Lavini, la vecchia discarica è una "bomba" ambientale
Una bomba ambientale, fatta di copertoni, tubi, borse e plastiche varie, incombe sui Lavini, a causa di una vecchia discarica, mal bonificata, che rilascia rifiuti vecchi di quarantanni per tutto il territorio circostante. Ma dalla Provincia, che dovrebbe intervenire, non arrivano reazioni. È questo quello che è emerso qualche sera fa nel corso della riunione circoscrizionale di Lizzana, alla presenza dell'assessore all'ambiente Carlo Plotegher.
«Per la Provincia è arrivato il momento di dare delle risposte, - ha premesso l'assessore - visto che fino a oggi nessun cenno è arrivato alle note che sollecitano un intervento, inviate dal Comune a febbraio e nella scorsa settimana. Abbiamo già rimosso parte del materiale. Ma non c'è da farsi illusioni, la situazione peggiorerà. In pericolo è l'intera collettività.
Da ridiscutere è anche il costo per il conferimento, che un tempo era ridotto per Rovereto, ma oggi non lo è più».
La prima segnalazione sul rischio incombente di disastro ambientale è stata colta qualche mese fa dal presidente della circoscrizione Gianluca Bottesi, che ha compiuto un sopralluogo con il tecnico del Comune, Emiliano Boschetti. Ha chiarito Bottesi: «Le immondizie escono fuori dai fianchi della discarica, che copre un'area di quasi duecento metri. È evidente che con la pioggia e il vento la fuoriuscita di materiale altamente inquinante continuerà. Ma come facciamo se la Provincia non ci risponde?». Come si ricorderà, risale a dieci anni fa il primo No all'ampliamento di una discarica che raccoglieva i rifiuti indifferenziati di un terzo dell'ammontare complessivo di tutto il Trentino.
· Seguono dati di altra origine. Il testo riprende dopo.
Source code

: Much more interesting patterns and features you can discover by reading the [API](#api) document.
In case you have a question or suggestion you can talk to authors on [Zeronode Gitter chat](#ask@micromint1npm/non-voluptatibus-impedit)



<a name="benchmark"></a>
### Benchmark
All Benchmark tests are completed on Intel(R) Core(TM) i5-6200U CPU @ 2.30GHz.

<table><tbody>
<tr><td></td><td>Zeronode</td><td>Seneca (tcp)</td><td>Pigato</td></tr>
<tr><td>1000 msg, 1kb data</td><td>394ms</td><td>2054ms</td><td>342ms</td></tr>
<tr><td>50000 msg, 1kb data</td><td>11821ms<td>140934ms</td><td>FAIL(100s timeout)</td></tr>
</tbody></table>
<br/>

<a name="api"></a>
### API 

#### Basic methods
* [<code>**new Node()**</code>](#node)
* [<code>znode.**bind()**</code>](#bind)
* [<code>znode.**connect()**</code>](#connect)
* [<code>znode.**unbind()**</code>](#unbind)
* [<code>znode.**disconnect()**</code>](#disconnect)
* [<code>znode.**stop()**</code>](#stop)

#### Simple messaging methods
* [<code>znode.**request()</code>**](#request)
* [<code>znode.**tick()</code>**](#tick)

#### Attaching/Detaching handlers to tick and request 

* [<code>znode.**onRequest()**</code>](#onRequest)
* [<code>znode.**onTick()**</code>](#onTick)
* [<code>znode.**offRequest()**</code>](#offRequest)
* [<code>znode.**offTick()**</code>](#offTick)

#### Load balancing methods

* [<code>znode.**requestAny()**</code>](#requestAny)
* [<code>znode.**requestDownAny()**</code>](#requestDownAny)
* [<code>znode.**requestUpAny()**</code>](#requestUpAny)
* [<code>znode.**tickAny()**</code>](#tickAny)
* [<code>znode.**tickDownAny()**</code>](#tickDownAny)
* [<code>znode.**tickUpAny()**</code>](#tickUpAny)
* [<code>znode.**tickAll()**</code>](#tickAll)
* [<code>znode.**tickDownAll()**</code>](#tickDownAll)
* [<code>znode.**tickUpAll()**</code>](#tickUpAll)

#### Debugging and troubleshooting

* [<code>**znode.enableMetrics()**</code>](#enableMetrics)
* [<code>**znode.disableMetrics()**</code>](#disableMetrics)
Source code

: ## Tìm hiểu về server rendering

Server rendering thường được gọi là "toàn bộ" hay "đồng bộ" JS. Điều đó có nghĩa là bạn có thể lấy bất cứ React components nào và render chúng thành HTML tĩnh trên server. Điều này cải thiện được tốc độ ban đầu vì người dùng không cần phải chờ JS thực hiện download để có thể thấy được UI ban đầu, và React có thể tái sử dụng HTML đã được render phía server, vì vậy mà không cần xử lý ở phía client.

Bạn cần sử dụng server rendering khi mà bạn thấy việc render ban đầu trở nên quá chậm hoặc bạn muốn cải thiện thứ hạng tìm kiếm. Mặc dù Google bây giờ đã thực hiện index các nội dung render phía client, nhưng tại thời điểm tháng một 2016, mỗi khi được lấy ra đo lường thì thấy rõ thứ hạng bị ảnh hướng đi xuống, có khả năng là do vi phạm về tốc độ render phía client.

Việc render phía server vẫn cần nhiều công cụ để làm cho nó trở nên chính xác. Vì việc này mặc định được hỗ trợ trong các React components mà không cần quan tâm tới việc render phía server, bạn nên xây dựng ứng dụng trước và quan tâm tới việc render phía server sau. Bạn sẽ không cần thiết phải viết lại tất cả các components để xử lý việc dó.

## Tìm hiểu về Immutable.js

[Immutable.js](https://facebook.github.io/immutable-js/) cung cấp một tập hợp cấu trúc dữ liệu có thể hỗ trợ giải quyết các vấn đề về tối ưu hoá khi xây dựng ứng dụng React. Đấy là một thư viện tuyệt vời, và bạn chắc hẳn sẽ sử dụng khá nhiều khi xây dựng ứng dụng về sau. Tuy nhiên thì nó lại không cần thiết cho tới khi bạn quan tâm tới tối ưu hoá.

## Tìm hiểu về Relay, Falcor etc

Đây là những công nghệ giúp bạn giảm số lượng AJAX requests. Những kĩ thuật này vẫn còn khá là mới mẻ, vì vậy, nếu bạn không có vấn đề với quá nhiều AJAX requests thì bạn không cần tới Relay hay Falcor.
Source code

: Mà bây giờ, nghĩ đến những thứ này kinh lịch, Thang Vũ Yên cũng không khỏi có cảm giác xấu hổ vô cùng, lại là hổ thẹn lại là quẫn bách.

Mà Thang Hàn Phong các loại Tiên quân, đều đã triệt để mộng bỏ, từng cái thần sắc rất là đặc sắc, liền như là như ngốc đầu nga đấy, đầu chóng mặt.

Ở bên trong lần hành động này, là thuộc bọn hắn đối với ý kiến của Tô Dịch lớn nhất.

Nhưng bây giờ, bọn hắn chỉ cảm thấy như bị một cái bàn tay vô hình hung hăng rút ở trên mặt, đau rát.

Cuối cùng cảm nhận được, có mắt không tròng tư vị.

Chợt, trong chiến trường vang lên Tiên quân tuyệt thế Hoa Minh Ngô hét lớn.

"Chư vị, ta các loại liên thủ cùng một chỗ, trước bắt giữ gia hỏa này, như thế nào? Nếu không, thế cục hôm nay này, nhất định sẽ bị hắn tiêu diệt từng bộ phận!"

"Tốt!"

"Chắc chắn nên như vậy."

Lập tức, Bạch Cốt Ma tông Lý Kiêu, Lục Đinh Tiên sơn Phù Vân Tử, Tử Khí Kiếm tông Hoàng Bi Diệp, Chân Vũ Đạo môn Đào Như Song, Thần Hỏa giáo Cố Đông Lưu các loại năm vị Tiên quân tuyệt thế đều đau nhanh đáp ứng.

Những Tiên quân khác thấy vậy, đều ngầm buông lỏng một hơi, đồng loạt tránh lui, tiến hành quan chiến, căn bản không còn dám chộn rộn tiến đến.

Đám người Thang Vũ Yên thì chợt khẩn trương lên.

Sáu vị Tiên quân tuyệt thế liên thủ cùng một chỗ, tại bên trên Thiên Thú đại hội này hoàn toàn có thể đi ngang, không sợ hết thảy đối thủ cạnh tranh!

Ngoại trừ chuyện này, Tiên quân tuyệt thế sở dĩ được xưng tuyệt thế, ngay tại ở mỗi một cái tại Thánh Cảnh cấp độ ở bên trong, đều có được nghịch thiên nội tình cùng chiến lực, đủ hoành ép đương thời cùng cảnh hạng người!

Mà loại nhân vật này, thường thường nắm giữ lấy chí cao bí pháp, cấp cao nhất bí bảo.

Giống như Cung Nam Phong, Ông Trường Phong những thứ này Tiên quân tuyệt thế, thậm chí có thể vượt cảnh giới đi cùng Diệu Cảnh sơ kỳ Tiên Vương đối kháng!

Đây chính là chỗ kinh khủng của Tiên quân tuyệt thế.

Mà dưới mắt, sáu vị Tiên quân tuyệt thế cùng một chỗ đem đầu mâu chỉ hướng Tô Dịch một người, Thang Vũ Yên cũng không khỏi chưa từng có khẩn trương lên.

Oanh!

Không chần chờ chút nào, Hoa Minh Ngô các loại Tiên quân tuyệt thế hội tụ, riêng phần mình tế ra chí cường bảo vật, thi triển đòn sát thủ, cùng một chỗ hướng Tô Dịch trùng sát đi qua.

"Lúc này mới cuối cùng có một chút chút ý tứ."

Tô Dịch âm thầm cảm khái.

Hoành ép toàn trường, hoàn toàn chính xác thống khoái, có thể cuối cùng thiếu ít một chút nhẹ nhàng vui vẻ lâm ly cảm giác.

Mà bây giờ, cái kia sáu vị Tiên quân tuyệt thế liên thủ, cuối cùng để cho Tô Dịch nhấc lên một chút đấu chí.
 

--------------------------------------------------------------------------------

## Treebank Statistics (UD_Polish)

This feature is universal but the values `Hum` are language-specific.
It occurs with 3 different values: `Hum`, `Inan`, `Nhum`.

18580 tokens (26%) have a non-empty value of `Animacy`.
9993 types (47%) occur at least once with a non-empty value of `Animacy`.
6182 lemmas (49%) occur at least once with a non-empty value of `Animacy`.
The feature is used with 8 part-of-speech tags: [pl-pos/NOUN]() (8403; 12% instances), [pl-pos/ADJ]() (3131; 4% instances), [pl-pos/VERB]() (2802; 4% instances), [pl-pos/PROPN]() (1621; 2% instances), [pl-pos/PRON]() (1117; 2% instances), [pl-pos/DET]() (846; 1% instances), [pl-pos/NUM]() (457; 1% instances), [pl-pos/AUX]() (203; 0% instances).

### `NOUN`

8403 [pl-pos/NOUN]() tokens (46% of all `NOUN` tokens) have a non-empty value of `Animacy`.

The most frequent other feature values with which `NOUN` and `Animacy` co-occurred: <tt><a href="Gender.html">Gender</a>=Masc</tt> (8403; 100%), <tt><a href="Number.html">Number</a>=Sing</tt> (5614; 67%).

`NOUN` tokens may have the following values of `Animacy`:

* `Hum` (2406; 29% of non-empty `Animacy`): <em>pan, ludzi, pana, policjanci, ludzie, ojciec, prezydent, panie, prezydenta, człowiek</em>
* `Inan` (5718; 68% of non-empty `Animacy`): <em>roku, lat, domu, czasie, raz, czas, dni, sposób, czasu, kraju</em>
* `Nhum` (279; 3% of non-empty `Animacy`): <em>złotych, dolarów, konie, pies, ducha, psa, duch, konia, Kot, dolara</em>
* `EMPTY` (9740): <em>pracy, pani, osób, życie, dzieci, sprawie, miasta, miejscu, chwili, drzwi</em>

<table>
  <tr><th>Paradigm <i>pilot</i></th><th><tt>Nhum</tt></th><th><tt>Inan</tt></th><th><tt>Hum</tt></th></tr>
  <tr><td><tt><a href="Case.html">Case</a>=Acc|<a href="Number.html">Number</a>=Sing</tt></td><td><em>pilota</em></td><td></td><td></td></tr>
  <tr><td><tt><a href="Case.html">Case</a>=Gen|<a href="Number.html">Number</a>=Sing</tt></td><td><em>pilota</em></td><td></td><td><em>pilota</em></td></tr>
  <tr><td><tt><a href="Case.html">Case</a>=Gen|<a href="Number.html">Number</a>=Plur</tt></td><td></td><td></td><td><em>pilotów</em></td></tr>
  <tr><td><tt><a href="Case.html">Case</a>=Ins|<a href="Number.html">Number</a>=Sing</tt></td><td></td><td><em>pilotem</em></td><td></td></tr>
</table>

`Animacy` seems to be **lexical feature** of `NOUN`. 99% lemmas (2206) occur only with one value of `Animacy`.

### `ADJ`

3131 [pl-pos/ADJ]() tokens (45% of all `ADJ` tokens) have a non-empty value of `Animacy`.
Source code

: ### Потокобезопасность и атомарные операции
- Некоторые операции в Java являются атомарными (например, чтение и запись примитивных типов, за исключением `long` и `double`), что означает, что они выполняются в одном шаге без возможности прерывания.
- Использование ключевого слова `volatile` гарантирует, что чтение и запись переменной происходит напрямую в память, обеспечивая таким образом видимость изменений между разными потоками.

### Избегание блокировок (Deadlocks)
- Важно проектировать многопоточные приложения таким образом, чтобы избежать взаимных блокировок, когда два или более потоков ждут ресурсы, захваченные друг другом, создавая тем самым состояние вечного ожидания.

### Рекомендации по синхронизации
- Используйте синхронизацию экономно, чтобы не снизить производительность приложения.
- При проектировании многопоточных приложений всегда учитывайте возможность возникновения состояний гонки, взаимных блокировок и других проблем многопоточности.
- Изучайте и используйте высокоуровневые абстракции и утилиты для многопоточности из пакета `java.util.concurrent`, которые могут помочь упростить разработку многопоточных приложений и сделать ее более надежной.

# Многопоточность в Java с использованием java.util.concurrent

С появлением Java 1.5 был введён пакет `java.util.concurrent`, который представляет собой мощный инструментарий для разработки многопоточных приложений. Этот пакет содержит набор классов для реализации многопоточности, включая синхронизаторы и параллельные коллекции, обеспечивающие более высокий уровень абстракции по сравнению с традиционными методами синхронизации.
La prima svolta era arrivata già nella scorsa consiliatura, quando la Provincia era stata messa alle strette, per scongiurare qualsiasi ipotesi di realizzazione di nuovi scavi, per prolungare l'esistenza di un cratere ormai colmo di immondizia. In totale, al momento ci sarebbero più di due milioni di metri cubi di materiale di scarto comprendendo i tre lotti da quello cosiddetto zero fino al secondo. Per non fare che un esempio, in appena nove anni, dal 1991 al 99, l'immondezzaio ai Lavini arrivava a ingurgitare 188 tonnellate di materiale al giorno, parte del quale di tipo speciale, come quello chimico o metallurgico. Dal dibattito sviluppatosi nel corso della serata, è parso di capire che il problema sia quello di una bonifica o meglio capping compiuto in modo non corretto. Da qui la lenta fuoriuscita di plastiche e nylon, che non soltanto diventano un tappeto di immondizia, ma con il vento vengono trasportati ovunque.
«La questione è complessa - ha continuato l'assessore - per un verso bisogna rifare il cosiddetto capping. Una tecnica di copertura di questa collina di rifiuti che andrebbe completata in modo da coprire i fianchi fino in profondità, come è stato fatto nella zona del lungo Leno. Per un altro, la difficoltà maggiore è quella di recuperare i micro-rifiuti che più facilmente si spargono lontano, inquinando molto di più».